There wasn’t much to be thankful for over Thanksgiving weekend, as far as driving a taxi. I skipped work on Thursday. I was dubious about Friday, too, but did better than I assumed …
Around 9 p.m., I’m in the black. First up at the Hilton taxi stand. I’m smoking and talking to some other cab drivers when a guy with luggage approaches.
“Let’s go!” I throw his bags into the trunk.
Before I even make the corner, he tells me in a thick accent, “My plane’s leaving in an hour. Do you think we can still make it?”
“We’ll make it,” I say.
All the way to the airport, he’s freaking out about missing his flight.
“Relax,” I keep saying. “It’ll be OK. By the way, are you carrying marijuana?”
“None at all. Why?”
“You reek of weed.”
“Oh, I’ve been trimming all week. It must be on my clothes.”
I continue to assure him that he won’t miss his plane, neglecting to mention that he’s likely to get flagged in security. The smell of pot is so strong I’m practically getting a contact buzz.
At SFO, the United terminal is jam-packed. I make some questionable maneuvers to get close enough to drop him off. He hands me three $20 bills. “Keep it.”
“Run like the wind!” I yell after him …
On Saturday, I’m waiting for Colin to pick me up. While I scroll though my Trump-laden Facebook feed, my thumb lands on a news report about multiple accidents on the Bay Bridge. Traffic is backed up past the toll plaza.
I text Colin: “The bridge is jacked up again.”
Last week, after a police chase across the bridge that ended in a crash at the Fremont exit, Colin and I spent almost two hours trapped on the eastern span.
With no desire to replay that horror show, we wait for things to clear up. Once traffic seems to be dying down, we head out via West Grand. But we can’t even reach the onramp to the bridge.
After watching the lights change 15 times and barely creeping forward a few inches, Colin comes up with one of his big dumb great ideas: “What if, instead of working tonight, we go in tomorrow at 1 p.m. and work until midnight?”
Normally, I would ixnay a plan this cockeyed without even trying to be diplomatic, but the break from tradition intrigues me.
“That’s such a crazy idea,” I say. “So crazy, it just might work!”
It doesn’t, of course.
The next day, I get a total of two rides during the first four hours.
Things pick up a little in the evening, about when our shifts would usually start. But my internal clock is all out of whack. I keep thinking it’s four hours later than it really is.

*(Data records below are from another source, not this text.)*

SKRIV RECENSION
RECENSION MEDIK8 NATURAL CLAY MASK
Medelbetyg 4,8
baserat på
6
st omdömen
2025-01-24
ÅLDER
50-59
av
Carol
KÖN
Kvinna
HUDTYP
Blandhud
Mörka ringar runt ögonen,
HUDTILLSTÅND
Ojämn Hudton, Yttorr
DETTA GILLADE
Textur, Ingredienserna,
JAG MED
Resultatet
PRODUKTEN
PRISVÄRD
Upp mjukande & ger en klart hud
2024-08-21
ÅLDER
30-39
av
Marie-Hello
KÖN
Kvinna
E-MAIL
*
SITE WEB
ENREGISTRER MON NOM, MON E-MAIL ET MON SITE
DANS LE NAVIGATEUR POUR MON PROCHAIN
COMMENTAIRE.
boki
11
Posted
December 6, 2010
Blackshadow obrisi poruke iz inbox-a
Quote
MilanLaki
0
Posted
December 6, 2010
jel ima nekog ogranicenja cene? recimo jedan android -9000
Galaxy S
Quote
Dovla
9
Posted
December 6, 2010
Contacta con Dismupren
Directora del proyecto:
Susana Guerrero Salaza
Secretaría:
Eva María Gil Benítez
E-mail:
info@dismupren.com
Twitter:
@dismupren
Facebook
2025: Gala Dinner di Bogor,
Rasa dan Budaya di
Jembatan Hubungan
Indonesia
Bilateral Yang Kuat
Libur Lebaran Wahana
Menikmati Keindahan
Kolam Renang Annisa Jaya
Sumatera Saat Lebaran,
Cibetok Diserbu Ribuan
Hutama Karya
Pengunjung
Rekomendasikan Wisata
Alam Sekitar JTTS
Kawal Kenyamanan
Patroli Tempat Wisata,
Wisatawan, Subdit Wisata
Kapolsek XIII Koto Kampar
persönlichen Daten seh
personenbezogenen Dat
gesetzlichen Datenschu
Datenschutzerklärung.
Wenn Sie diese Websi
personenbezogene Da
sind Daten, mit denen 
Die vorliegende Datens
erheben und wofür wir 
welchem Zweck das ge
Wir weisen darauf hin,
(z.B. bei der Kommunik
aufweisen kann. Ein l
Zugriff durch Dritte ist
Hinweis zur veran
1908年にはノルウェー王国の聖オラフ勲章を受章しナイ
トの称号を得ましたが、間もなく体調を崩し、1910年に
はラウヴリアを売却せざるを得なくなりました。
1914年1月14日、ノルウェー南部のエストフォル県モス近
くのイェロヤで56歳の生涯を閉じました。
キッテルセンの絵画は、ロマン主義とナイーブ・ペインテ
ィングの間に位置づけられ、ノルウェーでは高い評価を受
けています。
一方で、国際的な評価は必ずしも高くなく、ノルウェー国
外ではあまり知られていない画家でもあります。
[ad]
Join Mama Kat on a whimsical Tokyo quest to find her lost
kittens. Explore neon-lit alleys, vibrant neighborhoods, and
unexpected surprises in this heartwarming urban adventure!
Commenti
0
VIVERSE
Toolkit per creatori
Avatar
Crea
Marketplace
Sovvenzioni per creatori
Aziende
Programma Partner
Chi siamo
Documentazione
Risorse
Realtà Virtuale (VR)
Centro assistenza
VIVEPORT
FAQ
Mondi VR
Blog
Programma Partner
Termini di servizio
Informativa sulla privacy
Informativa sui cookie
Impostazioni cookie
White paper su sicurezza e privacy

Around 11 p.m., I’ve been empty for almost an hour. I send Colin another mean text: “Smooth move, Ex-Lax.”
The streets are empty. A light drizzle is mucking up my windshield.
“We can call it whenever,” Colin responds.
I’m feeling lucky though … holding out for one more ride.
After circling through SoMa and Union Square, I’m cruising down Geary, about to give up. One last sweep through the Mission and then I’m heading to the yard.
On Van Ness, a guy flags me at Fell. He gets in just as my Flywheel goes off with a $5 guaranteed tip. It’s painful to hit decline, especially since my current fare is only going to Folsom and Eighth. But he tells me he just came from seeing Pink Martini at the Jazz Center.
“There are tons of people there. You should definitely go back.”
A few minutes later, I’m idling across from the Jazz Center. The crowd has mostly dissipated, but eventually, a woman yells, “Taxi!”
I pull up and she gets in.
“Can you take me to Sausalito?”
As I charge up Franklin, she tells me she’d just tried to order an Uber but the app said there were no cars available. She tried Lyft as well but couldn’t even connect to their server.
“It’s really dead out here,” I tell her. “I think everyone’s gone home.”
“That’s why you can always rely on taxis,” she says. “You guys have to work your shifts.”
I guess it’s good to be worth something, even if it’s only because there’s no other option. That’s something to be thankful for, right?